Isso tem a ver com o avanço da extrema-direita no mundo? Acha que esse movimento político castiga, de alguma maneira, a filantropia?
Eu acho que quando você tem um governo federal como o nosso que negligência um grupo já marginalizado, a filantropia passa a ter um papel fundamental. Não à toa é que ONGs sem fins lucrativos estão agora na fronteira com o México, ajudando famílias que foram separadas, auxiliando imigrantes ilegais que estão sofrendo. São tempos assustadores os que estamos vivendo, mas fico feliz em ver que muitas iniciativas estão nascendo e se fortalecendo para tentar encontrar soluções para problemas históricos.
Por falar em ações nos Estados Unidos, em 2010 os magnatas Bill Gates, Melinda Gates e Warren Buffet criaram o movimento The Giving Pledge, que convoca bilionários a doarem pelo menos metade de suas fortunas a causas sociais. O que acha disso?
Criar esse movimento é uma coisa. Conquistar a meta é outra. E conquistar a meta de forma inteligente, uma terceira coisa. O dinheiro tem que ser distribuído, certamente, mas de uma forma eficiente. Mas, de uma forma geral, eu fico satisfeito que essas pessoas estejam buscando inspirar outros bilionários.
Mas, por falar em Bill Gates, ele foi usado como um "mau exemplo" no seu livro. Por quê?
Eu acho que é importante que esses milionários se importem e tentem buscar soluções. Em 2016, Gates se propôs a doar 100 mil galinhas a pessoas que viviam com menos de US$ 2 por dia. A ideia era que essas pessoas pudessem criar um sustento a partir da produção de ovos. Embora o projeto fosse bem-intencionado, ele foi duramente criticado. A Bolívia chegou a rejeitar a proposta do bilionário, apontando para o fato de que eles criavam 197 milhões de frangos por ano. A grande questão aqui é: você não pode encontrar uma solução excluindo as pessoas envolvidas no problema. É preciso ouvir toda a cadeia.

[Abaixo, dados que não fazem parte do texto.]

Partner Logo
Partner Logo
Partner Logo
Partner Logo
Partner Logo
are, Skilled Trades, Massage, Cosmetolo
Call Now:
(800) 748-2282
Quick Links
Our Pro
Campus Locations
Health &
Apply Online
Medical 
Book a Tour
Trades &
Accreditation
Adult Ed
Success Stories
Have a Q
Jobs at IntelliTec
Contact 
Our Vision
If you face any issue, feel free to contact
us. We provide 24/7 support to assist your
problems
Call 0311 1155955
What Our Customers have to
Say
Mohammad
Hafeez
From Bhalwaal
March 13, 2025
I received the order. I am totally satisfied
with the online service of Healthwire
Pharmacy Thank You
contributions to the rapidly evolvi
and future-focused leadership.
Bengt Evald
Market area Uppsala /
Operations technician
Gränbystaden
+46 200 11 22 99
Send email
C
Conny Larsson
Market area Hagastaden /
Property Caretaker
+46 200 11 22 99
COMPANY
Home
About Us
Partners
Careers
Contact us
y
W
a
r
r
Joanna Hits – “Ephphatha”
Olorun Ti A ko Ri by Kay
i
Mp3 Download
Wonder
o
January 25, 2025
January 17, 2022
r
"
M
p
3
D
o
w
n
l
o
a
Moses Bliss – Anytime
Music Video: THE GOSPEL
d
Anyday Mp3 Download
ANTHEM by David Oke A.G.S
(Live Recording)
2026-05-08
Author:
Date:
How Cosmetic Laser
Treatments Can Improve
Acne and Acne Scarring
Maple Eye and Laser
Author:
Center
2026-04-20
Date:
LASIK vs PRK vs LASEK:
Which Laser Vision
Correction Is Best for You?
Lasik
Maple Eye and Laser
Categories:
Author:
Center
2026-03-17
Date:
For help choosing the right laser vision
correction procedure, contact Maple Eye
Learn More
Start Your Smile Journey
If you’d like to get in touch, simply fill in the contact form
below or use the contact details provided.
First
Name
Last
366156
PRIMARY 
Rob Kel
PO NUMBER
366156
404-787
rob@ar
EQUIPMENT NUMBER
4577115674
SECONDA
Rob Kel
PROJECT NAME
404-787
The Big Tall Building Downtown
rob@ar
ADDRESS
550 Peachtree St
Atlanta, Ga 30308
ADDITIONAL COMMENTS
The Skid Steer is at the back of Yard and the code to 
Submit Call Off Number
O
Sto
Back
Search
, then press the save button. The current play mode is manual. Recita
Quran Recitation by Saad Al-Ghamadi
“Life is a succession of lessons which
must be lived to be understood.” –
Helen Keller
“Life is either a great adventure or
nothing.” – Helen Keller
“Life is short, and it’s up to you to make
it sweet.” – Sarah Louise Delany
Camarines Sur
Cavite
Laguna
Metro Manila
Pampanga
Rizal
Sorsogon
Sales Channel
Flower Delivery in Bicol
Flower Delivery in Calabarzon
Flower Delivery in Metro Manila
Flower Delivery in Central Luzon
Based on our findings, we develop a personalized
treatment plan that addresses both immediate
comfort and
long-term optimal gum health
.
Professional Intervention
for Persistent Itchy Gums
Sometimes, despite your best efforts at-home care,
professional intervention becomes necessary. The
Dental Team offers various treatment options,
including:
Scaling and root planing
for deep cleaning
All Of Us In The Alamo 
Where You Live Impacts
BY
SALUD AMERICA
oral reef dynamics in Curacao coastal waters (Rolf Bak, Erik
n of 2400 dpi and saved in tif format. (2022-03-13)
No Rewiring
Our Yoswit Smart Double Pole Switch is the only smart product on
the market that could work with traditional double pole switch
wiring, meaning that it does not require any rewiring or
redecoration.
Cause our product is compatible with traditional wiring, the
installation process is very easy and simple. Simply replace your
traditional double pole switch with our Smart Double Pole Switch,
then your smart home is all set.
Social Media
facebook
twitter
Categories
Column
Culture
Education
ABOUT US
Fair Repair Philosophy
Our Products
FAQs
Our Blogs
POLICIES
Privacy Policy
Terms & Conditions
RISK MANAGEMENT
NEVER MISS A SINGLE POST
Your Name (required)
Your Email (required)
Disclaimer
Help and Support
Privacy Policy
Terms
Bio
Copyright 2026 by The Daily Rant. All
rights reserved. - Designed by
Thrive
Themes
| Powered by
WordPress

Você acha que é possível ser bem-sucedido sem ajudar ao próximo?
Tudo depende de como você define sucesso. A triste realidade é que muitas das empresas consideradas "bem-sucedidas", porque valem e geram grandes fortunas, não fizeram nada de bom pelo e para o mundo. Algumas foram até negativas. Na contramão, acho que cresce o número de negócios que entendem sua responsabilidade com a sociedade. Precisamos mudar como percebemos o sucesso.
E ainda nesta linha, o que acha de indivíduos e empresas que usam sua filantropia como estratégia de marketing?
Não tenho problema com pessoas e empresas que querem reconhecimento por fazer a coisa certa, contanto que o comprometimento seja verdadeiro. Se não for um modismo, não vejo nada de errado em querer compartilhar sua boa ação com o resto do mundo. Acho que o mundo seria um lugar muito melhor se as pessoas, ao invés de tentarem impressionar as outras com carros e iates, o fizessem mostrando seu impacto no mundo.